The trial court in its opinion said:

“Before May 11, 1928, the Rolos were in full possession of their logging operations and equipment. They hired their men, fixed their wages, personally purchased all provisions and supplies, kept a wanigan or small store for the sale of goods to the men, purchased goods therefor and sold *516therefrom, had their own timekeeper and paid their men by their own checks, and no other person was present in camp directing the operations except that plaintiff's logging superintendent periodically looked over the work and gave general directions, for the cutting.
“After the change following May 11, 1928, the plaintiff had two men at the camp to represent it. They kept the time of the men and fixed their wages, kept camp accounts, gave orders for supplies and provisions, issued time orders on behalf of the plaintiff to pay all men (these were signed by the Rolos also), purchased goods for and sold from the wanigan and gave directions as to the operation of the camp. . . . Any one coming to camp to find out who was in charge of the operations would on inquiry necessarily learn these facts.”

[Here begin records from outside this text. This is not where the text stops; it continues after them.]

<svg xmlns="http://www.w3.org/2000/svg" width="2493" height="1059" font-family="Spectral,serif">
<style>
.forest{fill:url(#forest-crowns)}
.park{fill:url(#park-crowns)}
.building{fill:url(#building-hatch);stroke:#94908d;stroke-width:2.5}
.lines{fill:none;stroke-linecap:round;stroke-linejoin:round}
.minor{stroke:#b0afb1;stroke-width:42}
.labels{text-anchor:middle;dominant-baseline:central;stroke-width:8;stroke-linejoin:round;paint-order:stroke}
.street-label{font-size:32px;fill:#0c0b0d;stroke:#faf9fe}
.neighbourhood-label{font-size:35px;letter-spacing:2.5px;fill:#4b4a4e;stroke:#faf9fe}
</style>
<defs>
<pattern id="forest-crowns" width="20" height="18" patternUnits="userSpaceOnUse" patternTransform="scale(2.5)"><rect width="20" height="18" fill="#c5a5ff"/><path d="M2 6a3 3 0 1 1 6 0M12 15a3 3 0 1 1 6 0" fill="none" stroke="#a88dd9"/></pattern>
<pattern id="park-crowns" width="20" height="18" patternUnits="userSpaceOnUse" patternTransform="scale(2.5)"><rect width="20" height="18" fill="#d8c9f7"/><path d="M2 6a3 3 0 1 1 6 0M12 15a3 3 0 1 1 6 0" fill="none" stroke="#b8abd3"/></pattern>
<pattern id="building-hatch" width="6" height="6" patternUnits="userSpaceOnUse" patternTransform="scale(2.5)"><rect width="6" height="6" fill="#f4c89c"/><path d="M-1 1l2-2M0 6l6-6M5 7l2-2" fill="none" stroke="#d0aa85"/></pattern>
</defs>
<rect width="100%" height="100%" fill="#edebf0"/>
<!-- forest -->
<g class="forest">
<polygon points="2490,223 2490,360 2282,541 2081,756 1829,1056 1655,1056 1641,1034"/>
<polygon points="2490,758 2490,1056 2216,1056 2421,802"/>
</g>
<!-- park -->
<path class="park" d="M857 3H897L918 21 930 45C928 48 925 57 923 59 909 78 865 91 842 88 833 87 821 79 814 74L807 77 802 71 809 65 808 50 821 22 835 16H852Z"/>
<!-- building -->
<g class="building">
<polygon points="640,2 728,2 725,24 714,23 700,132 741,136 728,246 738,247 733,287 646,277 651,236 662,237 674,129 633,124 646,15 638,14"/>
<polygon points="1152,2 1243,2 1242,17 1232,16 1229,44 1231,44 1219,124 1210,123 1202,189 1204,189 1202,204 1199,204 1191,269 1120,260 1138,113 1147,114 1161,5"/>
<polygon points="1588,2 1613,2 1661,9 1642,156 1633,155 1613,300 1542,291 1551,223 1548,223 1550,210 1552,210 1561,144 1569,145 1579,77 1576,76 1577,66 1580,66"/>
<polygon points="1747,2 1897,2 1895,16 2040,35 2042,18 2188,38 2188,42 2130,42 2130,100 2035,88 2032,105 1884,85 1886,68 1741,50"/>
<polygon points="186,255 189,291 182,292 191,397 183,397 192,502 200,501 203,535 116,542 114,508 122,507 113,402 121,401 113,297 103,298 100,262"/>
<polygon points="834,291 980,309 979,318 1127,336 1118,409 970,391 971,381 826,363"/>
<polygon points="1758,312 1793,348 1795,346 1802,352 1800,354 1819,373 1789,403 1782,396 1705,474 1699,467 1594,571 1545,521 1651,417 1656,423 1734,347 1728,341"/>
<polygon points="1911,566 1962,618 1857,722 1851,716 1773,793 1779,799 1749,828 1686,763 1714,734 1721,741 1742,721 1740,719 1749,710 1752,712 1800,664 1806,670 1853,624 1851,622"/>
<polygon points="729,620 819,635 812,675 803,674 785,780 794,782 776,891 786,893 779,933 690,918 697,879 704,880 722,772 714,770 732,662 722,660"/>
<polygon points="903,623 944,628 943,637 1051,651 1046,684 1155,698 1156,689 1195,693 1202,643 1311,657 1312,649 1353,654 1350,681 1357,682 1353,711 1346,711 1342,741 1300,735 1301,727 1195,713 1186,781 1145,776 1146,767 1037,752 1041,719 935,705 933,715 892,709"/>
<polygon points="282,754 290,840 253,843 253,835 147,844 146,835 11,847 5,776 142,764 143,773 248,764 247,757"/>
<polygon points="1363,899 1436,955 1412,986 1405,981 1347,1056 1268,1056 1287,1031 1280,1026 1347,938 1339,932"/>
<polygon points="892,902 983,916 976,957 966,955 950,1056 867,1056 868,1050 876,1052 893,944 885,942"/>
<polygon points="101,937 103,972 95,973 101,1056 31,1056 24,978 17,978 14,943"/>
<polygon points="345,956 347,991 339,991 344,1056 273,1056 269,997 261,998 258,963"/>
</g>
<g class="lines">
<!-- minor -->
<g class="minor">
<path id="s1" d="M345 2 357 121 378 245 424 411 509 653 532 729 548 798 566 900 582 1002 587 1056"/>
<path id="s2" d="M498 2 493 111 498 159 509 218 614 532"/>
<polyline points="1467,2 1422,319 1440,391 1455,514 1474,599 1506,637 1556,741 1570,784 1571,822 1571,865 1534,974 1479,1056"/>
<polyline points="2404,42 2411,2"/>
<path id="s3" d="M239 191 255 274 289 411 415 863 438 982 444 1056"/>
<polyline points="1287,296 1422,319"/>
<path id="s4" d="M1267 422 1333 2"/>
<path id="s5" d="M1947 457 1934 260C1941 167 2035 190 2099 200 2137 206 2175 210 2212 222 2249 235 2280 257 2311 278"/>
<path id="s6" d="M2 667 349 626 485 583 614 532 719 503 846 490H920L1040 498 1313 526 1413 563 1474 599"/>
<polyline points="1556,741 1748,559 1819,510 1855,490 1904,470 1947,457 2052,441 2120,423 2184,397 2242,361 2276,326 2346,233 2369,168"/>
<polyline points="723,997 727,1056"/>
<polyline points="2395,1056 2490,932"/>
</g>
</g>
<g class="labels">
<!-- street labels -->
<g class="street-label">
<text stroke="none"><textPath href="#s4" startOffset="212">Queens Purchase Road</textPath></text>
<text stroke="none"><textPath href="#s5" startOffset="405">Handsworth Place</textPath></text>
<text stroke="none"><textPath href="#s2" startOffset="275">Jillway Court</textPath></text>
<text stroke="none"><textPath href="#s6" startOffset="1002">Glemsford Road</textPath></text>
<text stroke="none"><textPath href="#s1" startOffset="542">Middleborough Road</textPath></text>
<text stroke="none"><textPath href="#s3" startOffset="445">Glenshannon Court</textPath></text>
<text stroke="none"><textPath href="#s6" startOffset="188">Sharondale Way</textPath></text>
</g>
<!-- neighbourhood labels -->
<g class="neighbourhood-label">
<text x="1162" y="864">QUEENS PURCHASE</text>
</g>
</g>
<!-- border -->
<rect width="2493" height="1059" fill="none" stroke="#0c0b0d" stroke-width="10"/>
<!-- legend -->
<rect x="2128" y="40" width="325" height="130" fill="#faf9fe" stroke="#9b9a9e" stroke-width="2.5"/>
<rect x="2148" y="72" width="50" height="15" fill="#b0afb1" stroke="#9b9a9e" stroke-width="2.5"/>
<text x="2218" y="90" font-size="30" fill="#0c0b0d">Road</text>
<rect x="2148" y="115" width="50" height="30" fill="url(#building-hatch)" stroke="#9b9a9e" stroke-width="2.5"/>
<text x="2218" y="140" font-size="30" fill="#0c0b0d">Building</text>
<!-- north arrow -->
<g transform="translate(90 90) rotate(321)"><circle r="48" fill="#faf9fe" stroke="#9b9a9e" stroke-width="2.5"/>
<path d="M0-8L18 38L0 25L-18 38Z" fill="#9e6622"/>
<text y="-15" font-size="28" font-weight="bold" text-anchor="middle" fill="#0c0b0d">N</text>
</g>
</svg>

It is evident from this recital that the change which took place after the making of the contract of May 11, 1928, was a change in methods of management and not in possession of property. The very fact that one coming upon the scene of operations, wishing to know whose operation it was, would be required to make inquiry as to who was in possession, indicates that possession which was from the beginning in the Rolos had not been changed in a way to make the change of possession open and visible to third parties. The most that can be said, and even that is doubtful, is that the plaintiff and Rolo & Son were in joint possession of the property. Even if that were true it is not sufficient. The possession must be exclusive. No signs were erected at the store or headquarters. No marks were put upon the property and nothing was done other than to change the method of operations, -and this change was of a character which would not be likely to attract the attention of a stranger fix the situation coming upon the premises. We are urged to sustain the judgment on the ground thát the plaintiff acted in good faith. It is quite evident that the plaintiff did act in the utmost good faith and tried to help the contractor out of his financial difficulties. The statute, how*517ever, makes no exception based upon that ground. The only thing that saves a mortgágee’s rights when he fails to record his mortgage is open, visible, and exclusive possession. We are obliged to hold that' the plaintiff was not in open, visible, exclusive possession of the property. The chattel mortgage was therefore void as to third parties and the sheriff properly levied upon 'the property in question and is entitled to its possession. .

By the Court. — Judgment appealed from is reversed, and cause remanded with directions to enter judgment dismissing the plaintiff’s complaint and in accordance with this opinion.